I wanted so much to be confident, too. Or, rather, I wanted my type of confidence to be as visible as her type. I wanted my outward demeanor to reflect the growth and healing I’d experienced in the several years since we’d last seen each other. These have been such years of peace and strength for me, and I wanted that strength to be enough to carry me in that situation. But it wasn’t enough, and I could feel it. So I turned, quickly, before she could see me, and walked out of the store.

Afterwards I felt so discouraged. When was I ever going to really heal? When was I going to be strong? But I realized that, actually, making the decision to walk out of a situation that felt unsafe to me was a strength. Choosing to spend my time and energy in ways that are life-giving and with people who build me up is wisdom and confidence. It just looks different than I wanted it to look.

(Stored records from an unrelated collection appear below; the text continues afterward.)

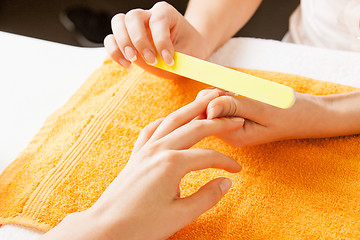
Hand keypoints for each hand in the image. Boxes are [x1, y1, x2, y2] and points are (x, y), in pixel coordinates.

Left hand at [40, 90, 243, 239]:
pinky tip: (171, 120)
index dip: (226, 162)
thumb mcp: (180, 215)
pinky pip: (152, 130)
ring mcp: (145, 149)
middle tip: (234, 118)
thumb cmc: (140, 225)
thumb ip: (207, 197)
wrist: (106, 227)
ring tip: (207, 101)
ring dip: (192, 110)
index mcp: (171, 164)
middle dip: (217, 122)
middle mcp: (159, 150)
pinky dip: (165, 121)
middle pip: (194, 128)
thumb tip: (226, 182)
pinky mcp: (136, 154)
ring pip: (172, 121)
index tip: (237, 170)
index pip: (208, 157)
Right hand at [104, 1, 209, 74]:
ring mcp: (134, 27)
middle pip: (133, 16)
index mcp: (166, 13)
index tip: (169, 60)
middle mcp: (148, 15)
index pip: (158, 20)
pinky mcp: (125, 40)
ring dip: (122, 43)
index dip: (162, 41)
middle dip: (139, 40)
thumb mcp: (192, 53)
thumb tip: (167, 64)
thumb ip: (181, 57)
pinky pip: (110, 39)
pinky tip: (127, 65)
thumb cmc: (189, 49)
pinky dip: (114, 52)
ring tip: (133, 60)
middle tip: (150, 59)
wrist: (186, 50)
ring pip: (118, 22)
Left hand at [201, 89, 343, 145]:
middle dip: (212, 96)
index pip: (204, 120)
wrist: (308, 114)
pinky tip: (239, 92)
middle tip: (233, 91)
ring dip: (219, 92)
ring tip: (239, 92)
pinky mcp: (236, 116)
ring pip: (210, 104)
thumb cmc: (289, 113)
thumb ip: (234, 107)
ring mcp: (231, 125)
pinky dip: (226, 92)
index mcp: (233, 136)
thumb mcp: (262, 109)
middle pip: (202, 112)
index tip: (228, 93)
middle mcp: (228, 133)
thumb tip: (208, 107)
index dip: (209, 101)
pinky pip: (220, 101)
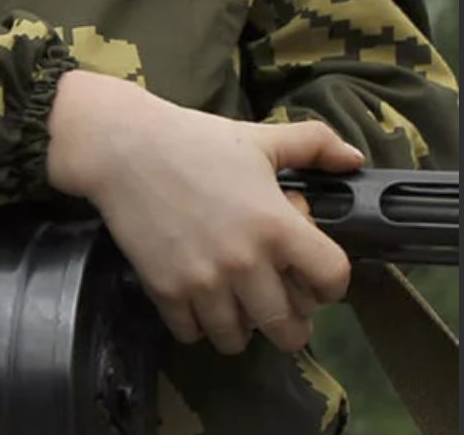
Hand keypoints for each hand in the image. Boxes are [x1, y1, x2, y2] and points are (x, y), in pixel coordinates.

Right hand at [46, 71, 360, 355]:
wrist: (120, 146)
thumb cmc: (192, 139)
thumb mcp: (257, 137)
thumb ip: (313, 144)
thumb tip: (356, 159)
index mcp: (276, 226)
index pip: (333, 281)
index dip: (328, 282)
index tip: (310, 275)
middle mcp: (246, 263)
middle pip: (289, 331)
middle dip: (287, 319)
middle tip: (270, 297)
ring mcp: (204, 282)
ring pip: (238, 340)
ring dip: (239, 325)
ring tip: (230, 300)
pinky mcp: (165, 291)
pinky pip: (192, 334)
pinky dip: (195, 323)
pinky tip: (193, 296)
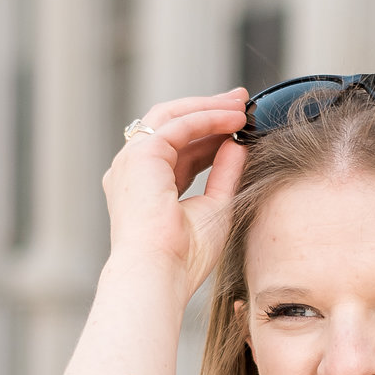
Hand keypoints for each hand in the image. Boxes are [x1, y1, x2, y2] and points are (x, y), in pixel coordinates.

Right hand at [105, 92, 249, 298]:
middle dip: (208, 110)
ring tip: (242, 105)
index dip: (210, 134)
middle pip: (171, 125)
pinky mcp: (141, 155)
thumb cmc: (184, 257)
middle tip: (241, 101)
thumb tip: (238, 145)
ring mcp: (132, 161)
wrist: (159, 273)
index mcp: (145, 187)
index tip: (239, 123)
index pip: (179, 150)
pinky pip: (179, 124)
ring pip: (172, 117)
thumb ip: (225, 174)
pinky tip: (235, 119)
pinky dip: (208, 117)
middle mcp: (132, 170)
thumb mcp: (214, 208)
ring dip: (209, 108)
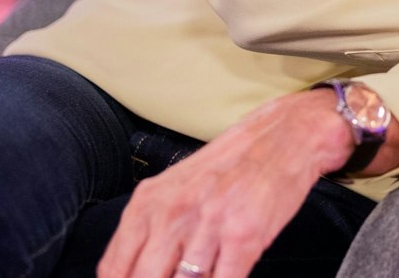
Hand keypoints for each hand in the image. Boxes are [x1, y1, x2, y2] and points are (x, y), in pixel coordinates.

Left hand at [97, 90, 351, 277]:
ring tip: (202, 272)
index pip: (114, 269)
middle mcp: (173, 213)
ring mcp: (208, 225)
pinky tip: (226, 275)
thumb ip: (148, 231)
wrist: (284, 135)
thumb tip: (128, 273)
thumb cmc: (230, 166)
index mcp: (148, 204)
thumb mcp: (175, 190)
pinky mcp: (243, 237)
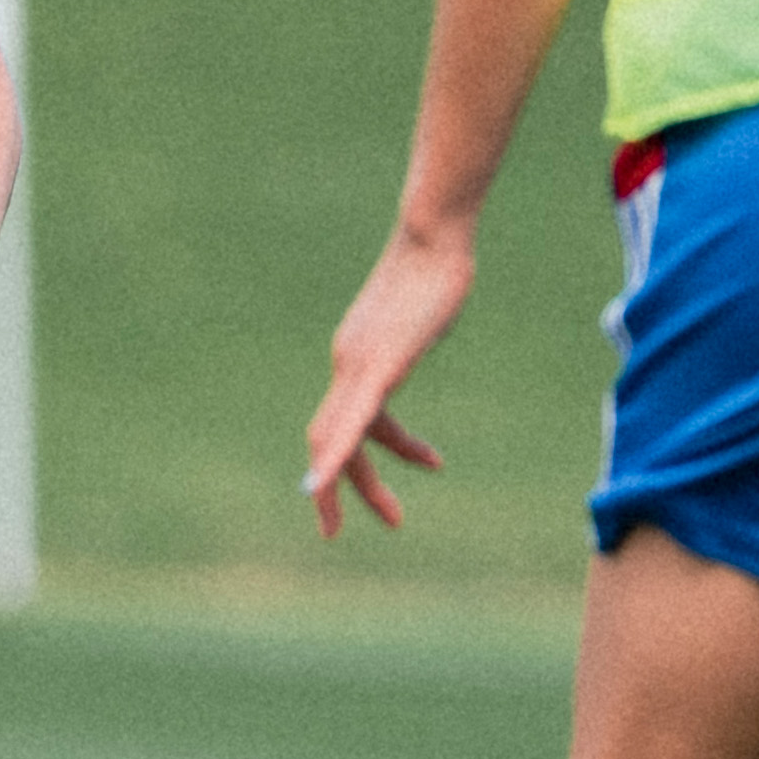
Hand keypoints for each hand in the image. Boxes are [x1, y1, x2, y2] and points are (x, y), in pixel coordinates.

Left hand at [304, 218, 473, 533]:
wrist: (434, 234)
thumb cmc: (437, 267)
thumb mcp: (423, 316)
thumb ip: (413, 335)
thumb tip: (421, 332)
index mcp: (356, 357)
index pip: (345, 420)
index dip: (356, 459)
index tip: (367, 487)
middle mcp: (347, 364)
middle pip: (330, 438)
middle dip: (343, 487)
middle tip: (370, 525)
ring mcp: (358, 366)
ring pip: (337, 440)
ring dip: (354, 486)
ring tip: (393, 520)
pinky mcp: (378, 365)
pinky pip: (353, 423)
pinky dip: (333, 458)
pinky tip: (321, 484)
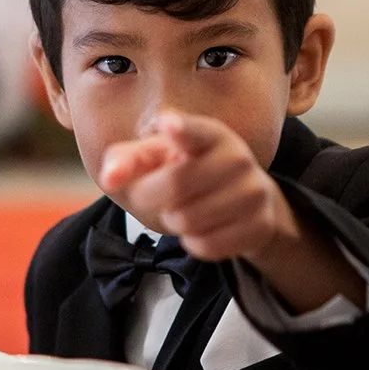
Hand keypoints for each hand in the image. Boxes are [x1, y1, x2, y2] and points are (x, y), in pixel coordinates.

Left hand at [98, 110, 295, 263]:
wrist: (246, 198)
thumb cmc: (187, 169)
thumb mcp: (159, 157)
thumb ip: (127, 161)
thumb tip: (108, 178)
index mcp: (210, 134)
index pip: (196, 131)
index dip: (182, 129)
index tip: (168, 123)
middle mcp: (237, 158)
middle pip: (175, 185)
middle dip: (151, 196)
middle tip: (154, 194)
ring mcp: (253, 192)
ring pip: (187, 220)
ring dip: (173, 221)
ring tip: (185, 208)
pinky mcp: (260, 226)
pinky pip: (205, 245)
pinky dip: (192, 242)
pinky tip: (203, 227)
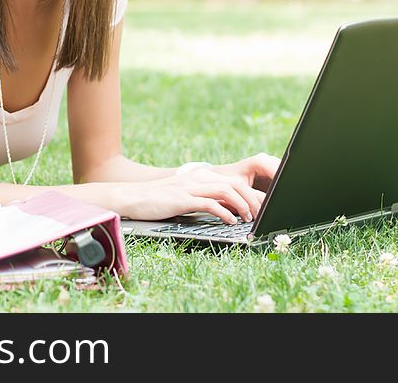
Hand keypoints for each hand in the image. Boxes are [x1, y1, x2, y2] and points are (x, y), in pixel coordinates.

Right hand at [112, 153, 279, 224]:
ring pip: (226, 191)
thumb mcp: (186, 196)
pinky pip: (210, 203)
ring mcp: (190, 186)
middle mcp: (198, 177)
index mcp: (201, 175)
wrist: (133, 197)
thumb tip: (229, 210)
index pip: (233, 181)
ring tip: (249, 218)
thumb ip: (206, 198)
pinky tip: (230, 221)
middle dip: (252, 199)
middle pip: (234, 183)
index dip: (251, 193)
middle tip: (262, 213)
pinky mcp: (182, 198)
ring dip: (241, 205)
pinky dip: (224, 213)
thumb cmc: (160, 200)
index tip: (263, 206)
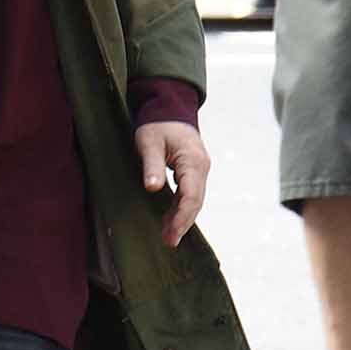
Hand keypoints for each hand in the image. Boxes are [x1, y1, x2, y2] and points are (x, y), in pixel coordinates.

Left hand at [135, 121, 209, 247]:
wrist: (169, 108)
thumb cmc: (157, 124)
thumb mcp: (149, 142)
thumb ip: (151, 165)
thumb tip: (153, 188)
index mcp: (193, 161)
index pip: (191, 195)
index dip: (182, 217)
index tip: (172, 233)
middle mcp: (201, 167)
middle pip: (196, 201)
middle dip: (183, 222)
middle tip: (169, 241)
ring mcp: (199, 170)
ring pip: (194, 199)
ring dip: (182, 218)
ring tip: (168, 236)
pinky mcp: (193, 171)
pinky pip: (189, 194)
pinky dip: (181, 208)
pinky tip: (170, 220)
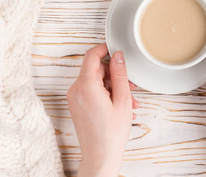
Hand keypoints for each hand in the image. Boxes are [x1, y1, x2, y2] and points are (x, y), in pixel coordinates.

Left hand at [67, 43, 138, 176]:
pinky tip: (120, 105)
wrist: (100, 156)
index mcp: (86, 86)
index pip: (91, 55)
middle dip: (115, 75)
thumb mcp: (122, 99)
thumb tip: (118, 56)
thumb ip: (120, 74)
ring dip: (113, 87)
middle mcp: (76, 90)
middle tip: (130, 85)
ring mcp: (75, 98)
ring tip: (129, 101)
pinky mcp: (77, 105)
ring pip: (96, 81)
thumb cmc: (111, 133)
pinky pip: (92, 91)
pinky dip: (106, 94)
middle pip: (96, 70)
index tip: (115, 49)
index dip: (104, 49)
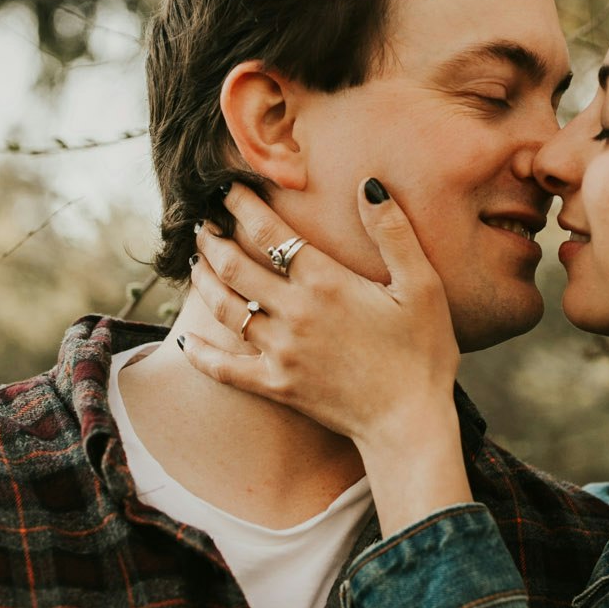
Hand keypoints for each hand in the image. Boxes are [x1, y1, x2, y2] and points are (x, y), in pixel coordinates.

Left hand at [181, 181, 470, 531]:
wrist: (409, 423)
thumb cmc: (423, 352)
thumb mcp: (422, 285)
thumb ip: (393, 232)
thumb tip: (369, 185)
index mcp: (326, 282)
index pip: (270, 232)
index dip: (243, 206)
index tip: (228, 190)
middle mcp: (294, 313)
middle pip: (236, 266)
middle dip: (214, 238)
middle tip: (203, 221)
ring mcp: (280, 351)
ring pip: (226, 308)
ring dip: (204, 280)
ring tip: (195, 260)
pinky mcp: (276, 386)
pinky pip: (224, 368)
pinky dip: (200, 353)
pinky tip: (185, 338)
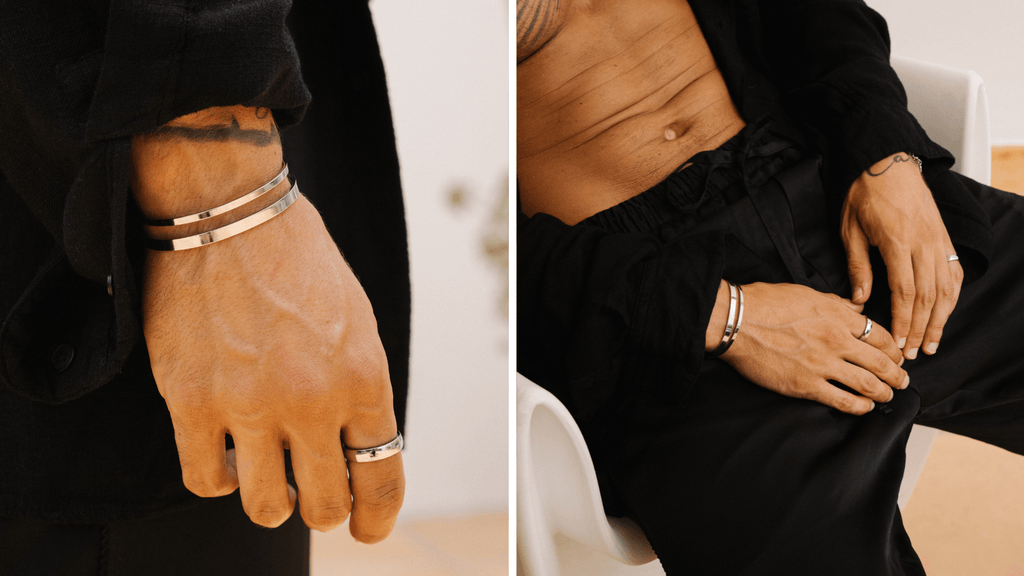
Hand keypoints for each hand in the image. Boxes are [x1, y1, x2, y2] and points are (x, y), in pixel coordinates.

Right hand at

I’ve been trying to write about this here, to share these thoughts with you, but I haven’t quite been able to figure out how to express them. But I wrote that fable about the lake a couple of days ago, and that contains some of what I wanted to say. So I’ll just leave you with this for now: You have your own color, your own beauty, strength, and gifts, and the world needs them. The world doesn’t need you to try to be beautiful and strong the way that other people are beautiful and strong. It needs your own particular, specific way of being. And sometimes — often, maybe — your particular strength and beauty come from the things that seem to you like weaknesses or flaws. That’s not a glitch in the system, that’s the way the system was designed. Your weakness is part of your strength. Your flaws are what make you uniquely beautiful. You will heal and grow, but that growth and healing will not make you someone else, it will make you more yourself — and that was the plan all along.